Today, as they were getting ready for dinner, a lady wheeled herself up to me.  She said, “When are you going to play the piano for me again?  Can you do it right now?  Do you have something you can play for me?”  At the moment, I was getting ready to attend a staff meeting but we made plans for me to play for her this weekend.  I am going to play some Bach, Beethoven, and a piece composed just a couple of decades back.  Her excitement is kind of funny, at least I think it is.  Nearly everyone at this facility knows that I play the piano (and some know I play other instruments as well) but she is really one of the only ones that seeks me out to play for her.  She is an artist and so I keep trying to tell her that I will play for her if she will paint me a picture.  I think she has figured out that I will play for her anyway.

As a part of my weekly schedule, I have a music group.  Those involved in this group are usually all long-term patients.  They have varying illnesses, cognitive levels, and use of their limbs.  About a month ago, I was leading my music group and they decided that it would be fun to work on some Christmas songs and then record them.  They want to be able to give CDs to their family members for the holidays.  Now, I thought (and still think) that this was a terrific idea.  Little did I know at the time how much work this was going to be for me.  As a group, we picked five songs to work on:  3 traditional carols and 2 of the more “modern” Christmas tunes.  One of these I had never heard and we are learning the words tomorrow.  I have had the opportunity to arrange each of these pieces for the group.  They will be singing and playing various percussive instruments.  I will be on the keyboard and I have arranged for some of my musician friends to assist us.  The closer we get to the recording date, the more excited everyone seems to get about this project.
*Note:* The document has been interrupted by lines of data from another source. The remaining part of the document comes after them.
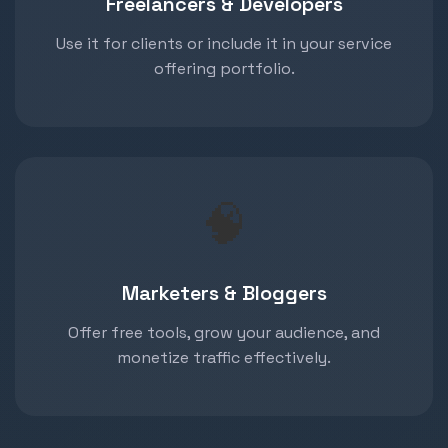
Freelancers & Developers
Use it for clients or include it in your service
offering portfolio.
🧠
Marketers & Bloggers
Offer free tools, grow your audience, and
monetize traffic effectively.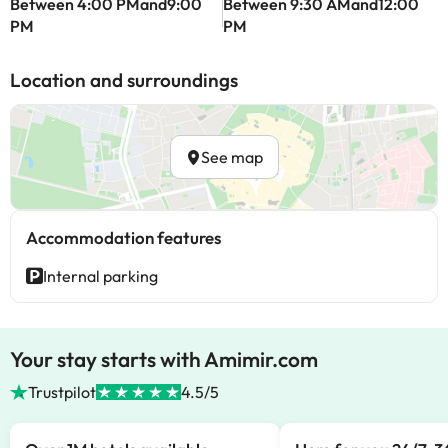
Between 4:00 PMand9:00
Between 9:30 AMand12:00
PM
PM
Location and surroundings
See map
Accommodation features
Internal parking
Your stay starts with Amimir.com
Trustpilot
4.5/5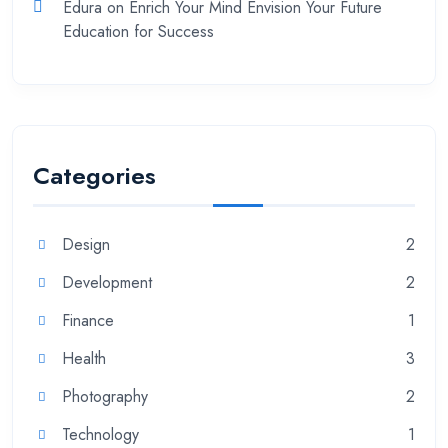
Edura
on
Enrich Your Mind Envision Your Future
Education for Success
Categories
Design
2
Development
2
Finance
1
Health
3
Photography
2
Technology
1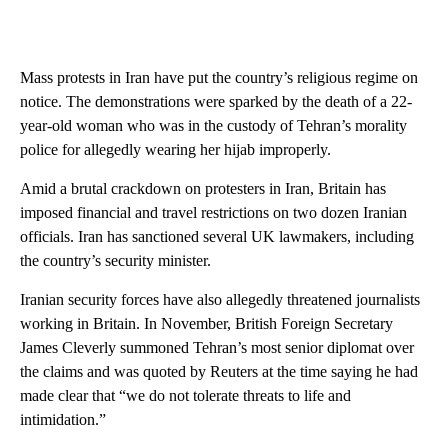
Mass protests in Iran have put the country’s religious regime on
notice. The demonstrations were sparked by the death of a 22-
year-old woman who was in the custody of Tehran’s morality
police for allegedly wearing her hijab improperly.
Amid a brutal crackdown on protesters in Iran, Britain has
imposed financial and travel restrictions on two dozen Iranian
officials. Iran has sanctioned several UK lawmakers, including
the country’s security minister.
Iranian security forces have also allegedly threatened journalists
working in Britain. In November, British Foreign Secretary
James Cleverly summoned Tehran’s most senior diplomat over
the claims and was quoted by Reuters at the time saying he had
made clear that “we do not tolerate threats to life and
intimidation.”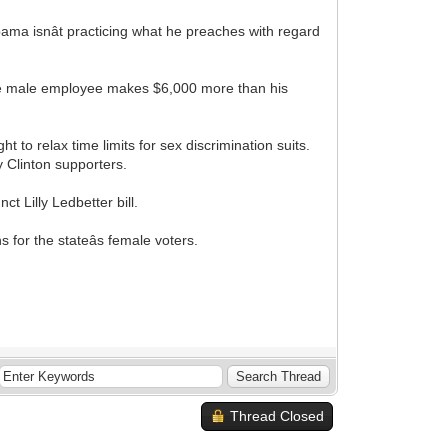
ma isnât practicing what he preaches with regard
age male employee makes $6,000 more than his
 to relax time limits for sex discrimination suits.
ry Clinton supporters.
 Lilly Ledbetter bill.
s for the stateâs female voters.
Thread Closed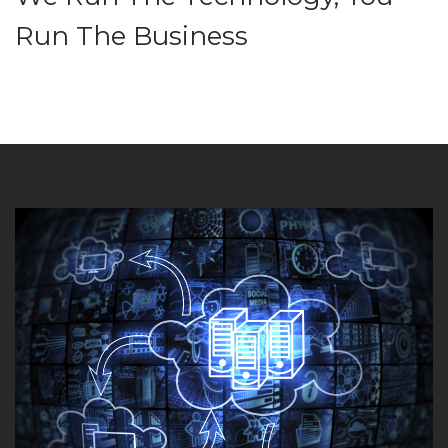
Run The Business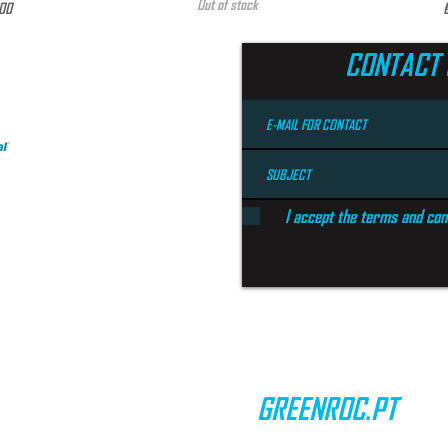
Out of stock
e
P
00
CONTACT 
I accept the terms and con
GREENROC.PT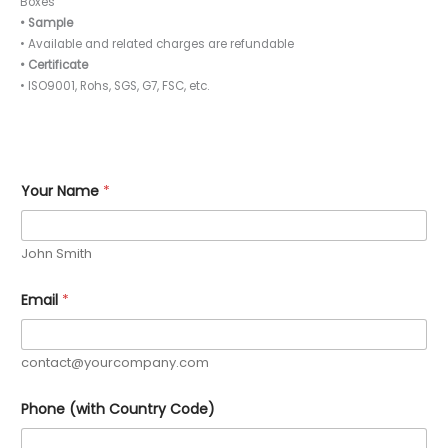
Boxes
• Sample
• Available and related charges are refundable
• Certificate
• ISO9001, Rohs, SGS, G7, FSC, etc.
Your Name
*
John Smith
Email
*
contact@yourcompany.com
*
Phone (with Country Code)
C
o
u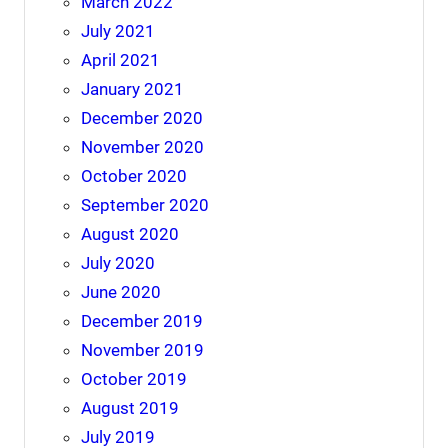
March 2022
July 2021
April 2021
January 2021
December 2020
November 2020
October 2020
September 2020
August 2020
July 2020
June 2020
December 2019
November 2019
October 2019
August 2019
July 2019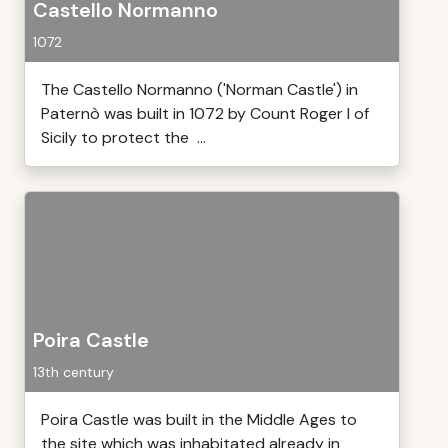
Castello Normanno
1072
The Castello Normanno ('Norman Castle') in
Paternò was built in 1072 by Count Roger I of
Sicily to protect the ...
Poira Castle
13th century
Poira Castle was built in the Middle Ages to
the site which was inhabitated already in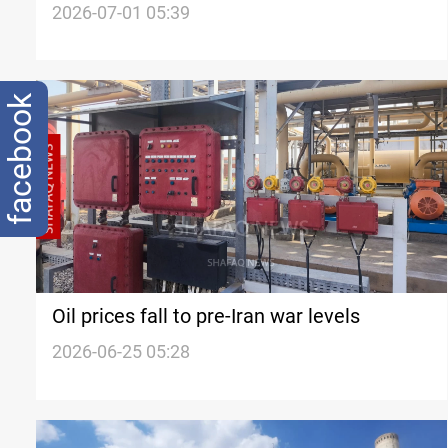
talks
2026-07-01 05:39
facebook
Oil prices fall to pre-Iran war levels
2026-06-25 05:28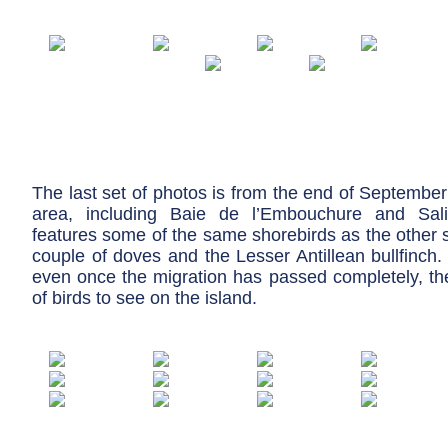
The last set of photos is from the end of September
area, including Baie de l’Embouchure and Salin
features some of the same shorebirds as the other s
couple of doves and the Lesser Antillean bullfinch
even once the migration has passed completely, the
of birds to see on the island.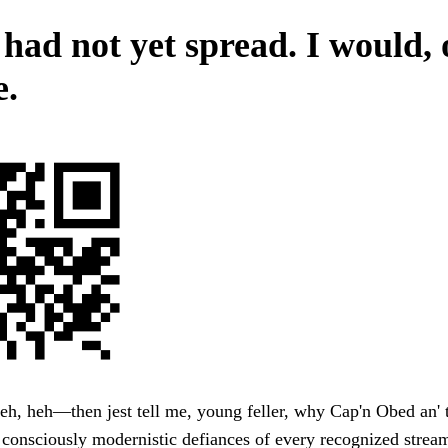
 had not yet spread. I would, 
e.
h, heh—then jest tell me, young feller, why Cap'n Obed an' 
 consciously modernistic defiances of every recognized stream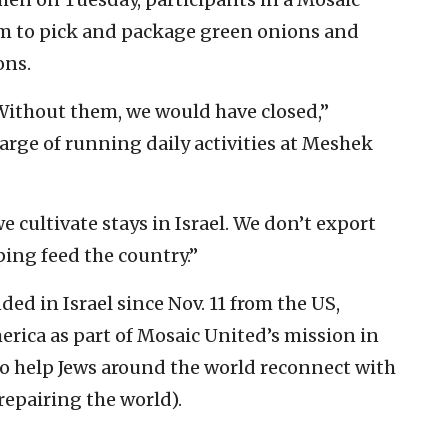
rm to pick and package green onions and
ons.
Without them, we would have closed,”
harge of running daily activities at Meshek
 cultivate stays in Israel. We don’t export
ing feed the country.”
ed in Israel since Nov. 11 from the US,
rica as part of Mosaic United’s mission in
to help Jews around the world reconnect with
repairing the world).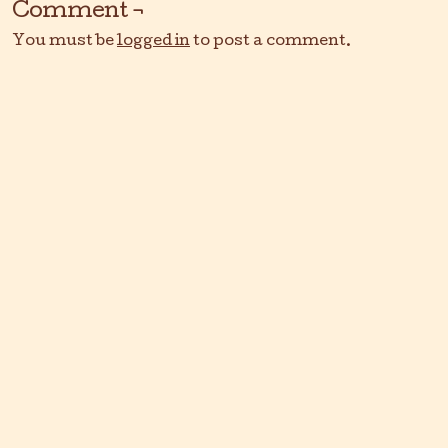
Comment ¬
You must be
logged in
to post a comment.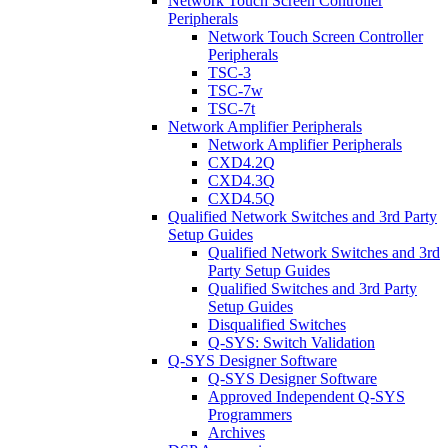
Network Touch Screen Controller
Peripherals
Network Touch Screen Controller
Peripherals
TSC-3
TSC-7w
TSC-7t
Network Amplifier Peripherals
Network Amplifier Peripherals
CXD4.2Q
CXD4.3Q
CXD4.5Q
Qualified Network Switches and 3rd Party
Setup Guides
Qualified Network Switches and 3rd
Party Setup Guides
Qualified Switches and 3rd Party
Setup Guides
Disqualified Switches
Q-SYS: Switch Validation
Q-SYS Designer Software
Q-SYS Designer Software
Approved Independent Q-SYS
Programmers
Archives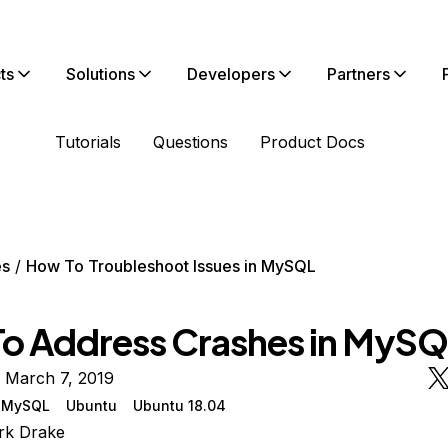
ts
Solutions
Developers
Partners
Tutorials
Questions
Product Docs
es
How To Troubleshoot Issues in MySQL
o Address Crashes in MyS
 March 7, 2019
MySQL
Ubuntu
Ubuntu 18.04
rk Drake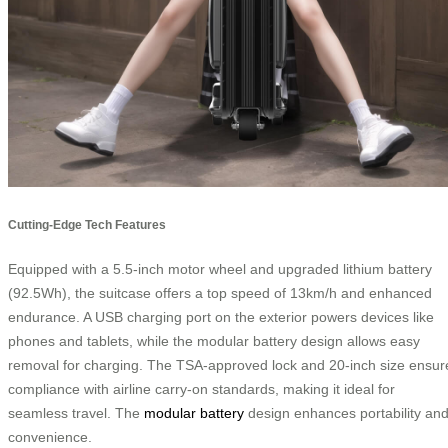
Cutting-Edge Tech Features
Equipped with a 5.5-inch motor wheel and upgraded lithium battery
(92.5Wh), the suitcase offers a top speed of 13km/h and enhanced
endurance. A USB charging port on the exterior powers devices like
phones and tablets, while the modular battery design allows easy
removal for charging. The TSA-approved lock and 20-inch size ensur
compliance with airline carry-on standards, making it ideal for
seamless travel. The
modular battery
design enhances portability an
convenience.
So, for today, I am grateful that I have this opportunity.  I get to see the smiles on each of the faces of this population.  I get to see the impact that music truly has on each individual and their varying circumstances.  If anyone doubts the power of music to heal and to bridge gaps, come visit with me.  I have seen Alzheimer’s patients become more coherent and balanced.  I have seen behaviors decrease.  I have seen people come together because of the music.  I am a believer.

I am grateful for being given this talent that I can share with the world.  My mom is always telling me “don’t hide your light under a bushel.”  I could be content, mostly, with living in the shadows but that is now what I have been meant to do with my life.  I have a gift and the accompanying training to bless others and to bring a smile and commonality to the lives of those around me.  I will not squander my gift.  I will showcase it and allow it to grow even further.

What talent are you sharing with the world?  I want to hear from you!